» **How to complete this task**
The data should be restated word for word, in full.

» **Supplied records**

Segment Open

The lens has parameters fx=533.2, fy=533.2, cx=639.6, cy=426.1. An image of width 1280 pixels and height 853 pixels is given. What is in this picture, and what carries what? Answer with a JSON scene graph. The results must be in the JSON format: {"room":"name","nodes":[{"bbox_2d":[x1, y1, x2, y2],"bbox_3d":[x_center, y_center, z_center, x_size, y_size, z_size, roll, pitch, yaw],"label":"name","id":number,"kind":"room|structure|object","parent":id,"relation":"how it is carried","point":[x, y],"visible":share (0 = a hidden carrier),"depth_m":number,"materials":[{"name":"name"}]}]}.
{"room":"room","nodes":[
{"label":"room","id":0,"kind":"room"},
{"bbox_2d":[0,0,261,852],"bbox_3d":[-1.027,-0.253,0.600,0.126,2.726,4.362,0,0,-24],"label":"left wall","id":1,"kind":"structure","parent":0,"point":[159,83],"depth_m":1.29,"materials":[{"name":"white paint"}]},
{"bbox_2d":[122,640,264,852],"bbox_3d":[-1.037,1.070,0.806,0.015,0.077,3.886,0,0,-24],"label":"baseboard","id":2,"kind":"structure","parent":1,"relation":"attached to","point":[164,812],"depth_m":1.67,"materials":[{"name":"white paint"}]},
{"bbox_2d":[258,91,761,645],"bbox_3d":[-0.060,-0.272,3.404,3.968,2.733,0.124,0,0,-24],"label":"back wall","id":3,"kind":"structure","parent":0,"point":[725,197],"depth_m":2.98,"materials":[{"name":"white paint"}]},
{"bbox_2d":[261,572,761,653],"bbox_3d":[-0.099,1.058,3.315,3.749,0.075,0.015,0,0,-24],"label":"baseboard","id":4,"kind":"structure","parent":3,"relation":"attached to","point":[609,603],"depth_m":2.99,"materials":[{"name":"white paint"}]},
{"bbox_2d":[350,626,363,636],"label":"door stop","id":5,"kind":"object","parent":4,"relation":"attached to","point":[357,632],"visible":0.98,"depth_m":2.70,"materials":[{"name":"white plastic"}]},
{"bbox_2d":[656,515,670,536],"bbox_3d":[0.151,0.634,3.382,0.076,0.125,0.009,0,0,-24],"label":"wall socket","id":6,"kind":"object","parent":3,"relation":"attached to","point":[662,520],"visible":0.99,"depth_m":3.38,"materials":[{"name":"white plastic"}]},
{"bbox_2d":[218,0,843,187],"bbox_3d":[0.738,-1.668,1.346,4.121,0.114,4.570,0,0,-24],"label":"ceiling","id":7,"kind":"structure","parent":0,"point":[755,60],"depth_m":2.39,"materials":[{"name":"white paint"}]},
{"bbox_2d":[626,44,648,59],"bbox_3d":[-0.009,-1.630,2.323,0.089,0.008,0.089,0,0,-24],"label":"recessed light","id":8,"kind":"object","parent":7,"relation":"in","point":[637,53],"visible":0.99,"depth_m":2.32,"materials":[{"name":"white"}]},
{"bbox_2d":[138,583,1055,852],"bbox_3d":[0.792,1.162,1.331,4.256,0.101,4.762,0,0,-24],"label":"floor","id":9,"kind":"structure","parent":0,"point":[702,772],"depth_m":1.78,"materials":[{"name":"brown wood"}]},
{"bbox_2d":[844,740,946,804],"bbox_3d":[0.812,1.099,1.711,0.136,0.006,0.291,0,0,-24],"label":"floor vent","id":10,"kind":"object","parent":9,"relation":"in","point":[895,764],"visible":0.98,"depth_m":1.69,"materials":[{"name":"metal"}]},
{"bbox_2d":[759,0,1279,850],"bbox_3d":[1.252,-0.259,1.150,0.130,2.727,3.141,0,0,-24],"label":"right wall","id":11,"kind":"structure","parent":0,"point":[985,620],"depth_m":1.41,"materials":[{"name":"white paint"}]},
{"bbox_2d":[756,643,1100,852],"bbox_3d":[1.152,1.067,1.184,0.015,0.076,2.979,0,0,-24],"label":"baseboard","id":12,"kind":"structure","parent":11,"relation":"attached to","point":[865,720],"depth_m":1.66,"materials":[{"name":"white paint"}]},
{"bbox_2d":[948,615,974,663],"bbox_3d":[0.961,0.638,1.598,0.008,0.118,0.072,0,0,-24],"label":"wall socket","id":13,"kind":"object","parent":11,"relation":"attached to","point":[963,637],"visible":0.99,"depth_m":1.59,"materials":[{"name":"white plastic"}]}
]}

Segment Closed

» **Your solution**
The lens has parameters fx=533.2, fy=533.2, cx=639.6, cy=426.1. An image of width 1280 pixels and height 853 pixels is given. What is in this picture, and what carries what? Answer with a JSON scene graph. The results must be in the JSON format: {"room":"name","nodes":[{"bbox_2d":[x1, y1, x2, y2],"bbox_3d":[x_center, y_center, z_center, x_size, y_size, z_size, roll, pitch, yaw],"label":"name","id":number,"kind":"room|structure|object","parent":id,"relation":"how it is carried","point":[x, y],"visible":share (0 = a hidden carrier),"depth_m":number,"materials":[{"name":"name"}]}]}.
{"room":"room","nodes":[
{"label":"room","id":0,"kind":"room"},
{"bbox_2d":[0,0,261,852],"bbox_3d":[-1.027,-0.253,0.600,0.126,2.726,4.362,0,0,-24],"label":"left wall","id":1,"kind":"structure","parent":0,"point":[159,83],"depth_m":1.29,"materials":[{"name":"white paint"}]},
{"bbox_2d":[122,640,264,852],"bbox_3d":[-1.037,1.070,0.806,0.015,0.077,3.886,0,0,-24],"label":"baseboard","id":2,"kind":"structure","parent":1,"relation":"attached to","point":[164,812],"depth_m":1.67,"materials":[{"name":"white paint"}]},
{"bbox_2d":[258,91,761,645],"bbox_3d":[-0.060,-0.272,3.404,3.968,2.733,0.124,0,0,-24],"label":"back wall","id":3,"kind":"structure","parent":0,"point":[725,197],"depth_m":2.98,"materials":[{"name":"white paint"}]},
{"bbox_2d":[261,572,761,653],"bbox_3d":[-0.099,1.058,3.315,3.749,0.075,0.015,0,0,-24],"label":"baseboard","id":4,"kind":"structure","parent":3,"relation":"attached to","point":[609,603],"depth_m":2.99,"materials":[{"name":"white paint"}]},
{"bbox_2d":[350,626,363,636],"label":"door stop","id":5,"kind":"object","parent":4,"relation":"attached to","point":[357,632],"visible":0.98,"depth_m":2.70,"materials":[{"name":"white plastic"}]},
{"bbox_2d":[656,515,670,536],"bbox_3d":[0.151,0.634,3.382,0.076,0.125,0.009,0,0,-24],"label":"wall socket","id":6,"kind":"object","parent":3,"relation":"attached to","point":[662,520],"visible":0.99,"depth_m":3.38,"materials":[{"name":"white plastic"}]},
{"bbox_2d":[218,0,843,187],"bbox_3d":[0.738,-1.668,1.346,4.121,0.114,4.570,0,0,-24],"label":"ceiling","id":7,"kind":"structure","parent":0,"point":[755,60],"depth_m":2.39,"materials":[{"name":"white paint"}]},
{"bbox_2d":[626,44,648,59],"bbox_3d":[-0.009,-1.630,2.323,0.089,0.008,0.089,0,0,-24],"label":"recessed light","id":8,"kind":"object","parent":7,"relation":"in","point":[637,53],"visible":0.99,"depth_m":2.32,"materials":[{"name":"white"}]},
{"bbox_2d":[138,583,1055,852],"bbox_3d":[0.792,1.162,1.331,4.256,0.101,4.762,0,0,-24],"label":"floor","id":9,"kind":"structure","parent":0,"point":[702,772],"depth_m":1.78,"materials":[{"name":"brown wood"}]},
{"bbox_2d":[844,740,946,804],"bbox_3d":[0.812,1.099,1.711,0.136,0.006,0.291,0,0,-24],"label":"floor vent","id":10,"kind":"object","parent":9,"relation":"in","point":[895,764],"visible":0.98,"depth_m":1.69,"materials":[{"name":"metal"}]},
{"bbox_2d":[759,0,1279,850],"bbox_3d":[1.252,-0.259,1.150,0.130,2.727,3.141,0,0,-24],"label":"right wall","id":11,"kind":"structure","parent":0,"point":[985,620],"depth_m":1.41,"materials":[{"name":"white paint"}]},
{"bbox_2d":[756,643,1100,852],"bbox_3d":[1.152,1.067,1.184,0.015,0.076,2.979,0,0,-24],"label":"baseboard","id":12,"kind":"structure","parent":11,"relation":"attached to","point":[865,720],"depth_m":1.66,"materials":[{"name":"white paint"}]},
{"bbox_2d":[948,615,974,663],"bbox_3d":[0.961,0.638,1.598,0.008,0.118,0.072,0,0,-24],"label":"wall socket","id":13,"kind":"object","parent":11,"relation":"attached to","point":[963,637],"visible":0.99,"depth_m":1.59,"materials":[{"name":"white plastic"}]}
]}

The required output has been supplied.